NZTA awards contract for bridge

The contract for a controversial replacement for the Kawarau Falls Bridge near Queenstown has been awarded.

The NZ Transport Agency announced yesterday that Auckland-based McConnell Dowell Constructors will design and build the two-lane bridge immediately downstream of the existing bridge at a cost of $21.9million.

Construction will begin at the end of the year, and is expected to be completed by the winter of 2017.

It will replace the ramshackle one-lane bridge controlled by traffic lights which often leads to traffic jams on the State Highway 6 route into the resort. Fast-tracked by the Government in an election pledge last June, the project has stirred controversy.

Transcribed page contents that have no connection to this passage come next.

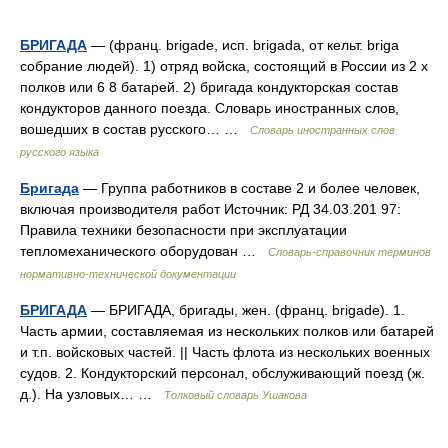
БРИГАДА
— (франц. brigade, исп. brigada, от кельт. briga
собрание людей). 1) отряд войска, состоящий в России из 2 х
полков или 6 8 батарей. 2) бригада кондукторская состав
кондукторов данного поезда. Словарь иностранных слов,
вошедших в состав русского… …
Словарь иностранных слов
русского языка
Бригада
— Группа работников в составе 2 и более человек,
включая производителя работ Источник: РД 34.03.201 97:
Правила техники безопасности при эксплуатации
тепломеханического оборудован …
Словарь-справочник терминов
нормативно-технической документации
БРИГАДА
— БРИГАДА, бригады, жен. (франц. brigade). 1.
Часть армии, составляемая из нескольких полков или батарей
и т.п. войсковых частей. || Часть флота из нескольких военных
судов. 2. Кондукторский персонал, обслуживающий поезд (ж.
д.). На узловых… …
Толковый словарь Ушакова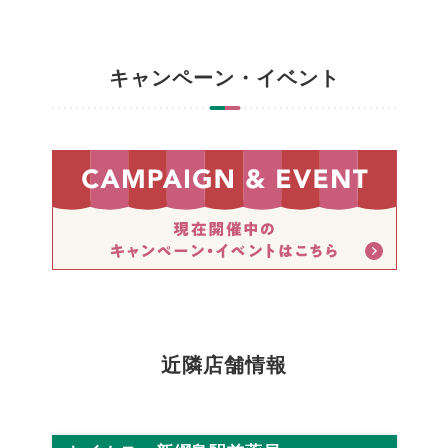
キャンペーン・イベント
近隣店舗情報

A group of residents has spent all year lobbying to have the bridge built about 2km downstream to relieve congestion in Frankton. They took their fight all the way to Transport Minister Simon Bridges, who told them in a conference call last month that the project not only stacked up economically, but was ''very much about runs on the board now prior to - if we can be very blunt about it - the 2017 election''.

Agency senior project engineer Phil Dowsett said the new bridge would eliminate delays and improve the resilience of the state highway link from Queenstown to Southland and Milford Sound.

The company would work on the bridge's design with Wellington firm Novare Design. A proposed design prepared for the bridge's resource consent application specifies a curving, 250m-long, 14m-wide structure. Last month, McConnell Dowell won an award for excellence in civil construction for its work on the $20.1 million Waitaki bridges replacement project, which it completed in June.

The existing bridge, built in 1924 in a failed attempt to control the river flow for gold mining, is a category 1 listed historic place.

As part of the contract, McConnell Dowell will refurbish the old bridge as a link in the walking and cycling route on the Queenstown Trails network.